Propriété intellectuelle pharmaceutique : la LEMM réunit les acteurs du secteur à Rabat pour en souligner le rôle stratégique

Propriété intellectuelle pharmaceutique : la LEMM réunit les acteurs du secteur à Rabat pour en souligner le rôle stratégique

Ce jeudi 8 janvier à Rabat, l‘Association des entreprises du médicament au Maroc (LEMM) organise un workshop stratégique consacré à la propriété intellectuelle pharmaceutique, sous l’égide du Ministère de l’Industrie et du Commerce et du Ministère de la Santé et de la Protection Sociale. Cet évènement réuni à Rabat des institutions publiques, experts internationaux et acteurs de l’industrie pharmaceutique. Dans un contexte de réformes structurantes du système de la santé et du secteur pharmaceutique, cette rencontre met en lumière la propriété intellectuelle (PI) comme un levier essentiel de la souveraineté sanitaire, d’innovation et de l’attractivité économique. En garantissant un cadre juridique claire, stable et prévisible, La PI, contribue à renforcer la confiance des investisseurs, à accélérer les transferts technologiques et à développer des capacités locales au bénéfice des patients au Maroc. « Protéger l’innovation c’est créer les conditions d’un meilleur accès aux soins ; grâce à un cadre transparent et à une gouvernance fondée sur la confiance et la concertation entre les acteurs. », déclare le Dr Amine Sekhri, Président du LEMM. Et de préciser : « notre ambition est de consolider cet environnement afin d’attirer des investissements responsables, d’accélérer les transferts de technologie et de garantir aux patients au Maroc un accès durable aux traitements les plus avancés. » Au Maroc, la loi n° 17-97, alignée sur l’Accord TRIPS (Trade-Related Aspects of Intellectual Property Rights) qui fixe les standards minimaux de protection de la propriété intellectuelle, a permis de poser les bases d’un cadre de protection de la propriété intellectuelle conforme aux standards internationaux, favorisant l’émergence d’une industrie pharmaceutique locale dynamique et l’attraction d’investissements significatifs.

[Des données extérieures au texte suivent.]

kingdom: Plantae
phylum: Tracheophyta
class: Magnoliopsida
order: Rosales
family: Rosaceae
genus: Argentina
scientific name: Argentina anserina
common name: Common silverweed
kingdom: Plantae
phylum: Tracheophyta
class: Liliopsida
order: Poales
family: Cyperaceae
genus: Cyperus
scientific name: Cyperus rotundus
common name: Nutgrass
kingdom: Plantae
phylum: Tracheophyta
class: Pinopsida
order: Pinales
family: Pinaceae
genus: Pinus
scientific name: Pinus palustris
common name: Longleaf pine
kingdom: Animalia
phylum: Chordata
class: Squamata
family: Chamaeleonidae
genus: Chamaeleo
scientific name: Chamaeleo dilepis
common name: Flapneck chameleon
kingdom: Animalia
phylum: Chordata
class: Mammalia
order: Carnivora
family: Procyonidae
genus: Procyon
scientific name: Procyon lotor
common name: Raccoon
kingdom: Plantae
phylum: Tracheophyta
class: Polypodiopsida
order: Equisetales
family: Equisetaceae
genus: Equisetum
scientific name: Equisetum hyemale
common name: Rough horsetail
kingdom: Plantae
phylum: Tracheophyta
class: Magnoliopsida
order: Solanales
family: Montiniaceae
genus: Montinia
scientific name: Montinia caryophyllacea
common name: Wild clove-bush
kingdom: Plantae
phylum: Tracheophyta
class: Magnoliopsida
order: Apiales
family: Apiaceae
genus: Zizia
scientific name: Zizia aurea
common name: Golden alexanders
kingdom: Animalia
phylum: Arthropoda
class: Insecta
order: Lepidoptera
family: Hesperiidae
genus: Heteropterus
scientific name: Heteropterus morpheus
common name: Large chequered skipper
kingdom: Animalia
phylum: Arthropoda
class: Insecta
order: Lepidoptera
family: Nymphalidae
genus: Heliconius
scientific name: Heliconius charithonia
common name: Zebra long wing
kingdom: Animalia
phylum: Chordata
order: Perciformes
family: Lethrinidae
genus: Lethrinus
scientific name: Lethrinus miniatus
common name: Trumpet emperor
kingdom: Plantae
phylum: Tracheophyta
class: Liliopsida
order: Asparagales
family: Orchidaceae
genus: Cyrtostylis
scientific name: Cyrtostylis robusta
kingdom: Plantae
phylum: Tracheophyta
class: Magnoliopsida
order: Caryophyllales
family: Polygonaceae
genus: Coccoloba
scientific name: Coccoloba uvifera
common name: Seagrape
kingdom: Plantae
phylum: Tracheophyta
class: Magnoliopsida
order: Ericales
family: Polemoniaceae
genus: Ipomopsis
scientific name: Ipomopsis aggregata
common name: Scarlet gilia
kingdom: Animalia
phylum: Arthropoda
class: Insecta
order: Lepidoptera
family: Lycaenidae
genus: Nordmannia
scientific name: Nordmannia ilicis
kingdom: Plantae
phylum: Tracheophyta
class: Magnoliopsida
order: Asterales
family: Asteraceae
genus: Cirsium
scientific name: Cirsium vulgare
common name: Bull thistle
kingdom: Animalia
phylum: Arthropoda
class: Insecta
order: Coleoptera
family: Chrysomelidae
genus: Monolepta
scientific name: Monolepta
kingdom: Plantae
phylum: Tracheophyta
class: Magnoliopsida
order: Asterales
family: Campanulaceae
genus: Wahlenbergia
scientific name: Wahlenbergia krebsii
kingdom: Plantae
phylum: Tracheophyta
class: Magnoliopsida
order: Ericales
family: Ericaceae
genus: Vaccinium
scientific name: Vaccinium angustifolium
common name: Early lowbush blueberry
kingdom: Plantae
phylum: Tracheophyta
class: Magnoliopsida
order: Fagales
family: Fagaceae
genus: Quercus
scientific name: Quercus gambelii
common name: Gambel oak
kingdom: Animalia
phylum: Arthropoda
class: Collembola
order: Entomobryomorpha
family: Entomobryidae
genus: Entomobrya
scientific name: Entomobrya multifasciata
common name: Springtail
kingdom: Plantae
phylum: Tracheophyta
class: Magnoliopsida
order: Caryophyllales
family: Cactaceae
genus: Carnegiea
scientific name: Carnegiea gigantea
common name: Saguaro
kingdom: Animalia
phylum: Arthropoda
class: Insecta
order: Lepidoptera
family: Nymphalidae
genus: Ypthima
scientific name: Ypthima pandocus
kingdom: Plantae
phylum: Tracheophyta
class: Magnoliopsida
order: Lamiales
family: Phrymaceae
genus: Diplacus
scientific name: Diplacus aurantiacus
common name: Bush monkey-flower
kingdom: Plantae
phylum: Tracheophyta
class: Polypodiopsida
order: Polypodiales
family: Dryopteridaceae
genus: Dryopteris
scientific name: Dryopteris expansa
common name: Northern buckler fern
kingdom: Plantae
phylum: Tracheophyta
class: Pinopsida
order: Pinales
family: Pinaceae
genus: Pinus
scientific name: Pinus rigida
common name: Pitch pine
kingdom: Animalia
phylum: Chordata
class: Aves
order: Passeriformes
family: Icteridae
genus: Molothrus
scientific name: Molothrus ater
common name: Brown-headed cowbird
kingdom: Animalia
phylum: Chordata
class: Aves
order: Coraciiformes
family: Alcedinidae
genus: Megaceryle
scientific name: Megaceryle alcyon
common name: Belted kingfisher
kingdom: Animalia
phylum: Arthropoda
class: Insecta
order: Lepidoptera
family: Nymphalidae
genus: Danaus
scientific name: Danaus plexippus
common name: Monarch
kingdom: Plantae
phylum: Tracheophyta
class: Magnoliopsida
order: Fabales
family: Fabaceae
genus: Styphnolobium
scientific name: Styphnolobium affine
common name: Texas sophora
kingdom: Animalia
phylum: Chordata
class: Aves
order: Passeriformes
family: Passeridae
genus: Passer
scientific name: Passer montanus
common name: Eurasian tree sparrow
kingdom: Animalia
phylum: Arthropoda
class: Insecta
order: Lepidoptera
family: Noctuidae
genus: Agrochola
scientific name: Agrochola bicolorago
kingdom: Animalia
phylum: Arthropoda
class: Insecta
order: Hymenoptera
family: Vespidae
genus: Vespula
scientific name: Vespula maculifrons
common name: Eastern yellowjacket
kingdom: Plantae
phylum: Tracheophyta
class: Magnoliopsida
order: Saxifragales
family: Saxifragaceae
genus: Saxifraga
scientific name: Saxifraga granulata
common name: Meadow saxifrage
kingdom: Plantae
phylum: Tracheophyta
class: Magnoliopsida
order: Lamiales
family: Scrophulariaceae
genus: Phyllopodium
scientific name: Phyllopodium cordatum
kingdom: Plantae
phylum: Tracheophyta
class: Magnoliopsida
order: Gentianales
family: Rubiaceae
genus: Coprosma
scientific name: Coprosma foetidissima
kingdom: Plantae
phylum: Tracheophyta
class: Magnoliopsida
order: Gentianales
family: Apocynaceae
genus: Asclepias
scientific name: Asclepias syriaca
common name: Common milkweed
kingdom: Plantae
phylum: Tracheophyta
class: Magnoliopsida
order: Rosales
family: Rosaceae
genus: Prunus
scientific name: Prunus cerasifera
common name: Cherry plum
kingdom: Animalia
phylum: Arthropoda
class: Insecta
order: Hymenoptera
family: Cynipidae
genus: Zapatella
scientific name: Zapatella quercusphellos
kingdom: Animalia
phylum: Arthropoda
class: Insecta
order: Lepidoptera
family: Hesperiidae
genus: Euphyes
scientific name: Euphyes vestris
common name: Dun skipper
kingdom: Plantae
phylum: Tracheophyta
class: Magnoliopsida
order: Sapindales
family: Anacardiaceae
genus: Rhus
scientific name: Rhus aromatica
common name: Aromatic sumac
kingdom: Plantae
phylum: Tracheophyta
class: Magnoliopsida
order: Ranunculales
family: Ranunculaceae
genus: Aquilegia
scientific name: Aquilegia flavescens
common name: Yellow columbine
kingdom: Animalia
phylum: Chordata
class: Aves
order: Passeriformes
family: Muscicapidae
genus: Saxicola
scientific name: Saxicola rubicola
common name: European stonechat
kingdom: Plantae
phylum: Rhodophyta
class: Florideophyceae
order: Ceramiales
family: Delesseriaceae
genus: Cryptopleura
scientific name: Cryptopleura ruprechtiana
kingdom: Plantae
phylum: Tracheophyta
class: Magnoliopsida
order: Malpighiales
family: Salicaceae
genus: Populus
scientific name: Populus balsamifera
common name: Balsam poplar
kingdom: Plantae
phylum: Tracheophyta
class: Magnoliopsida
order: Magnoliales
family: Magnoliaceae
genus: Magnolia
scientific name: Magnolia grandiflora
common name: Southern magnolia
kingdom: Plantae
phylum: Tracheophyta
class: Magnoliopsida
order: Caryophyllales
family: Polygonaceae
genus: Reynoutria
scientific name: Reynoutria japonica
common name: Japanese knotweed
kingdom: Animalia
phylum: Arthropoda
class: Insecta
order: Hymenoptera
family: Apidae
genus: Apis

L’enjeu réside aujourd’hui dans une application homogène et prévisible de ce cadre, afin de soutenir le développement des essais cliniques, la production locale et la montée en gamme vers les biotechnologies. Les échanges du workshop porteront notamment sur la protection des données issues des essais cliniques, les mécanismes de liaison entre brevet et autorisation de mise sur le marché (AMM), l’harmonisation des procédures et la réduction des délais de délivrance, ainsi que le renforcement de la sécurité juridique pour les investisseurs.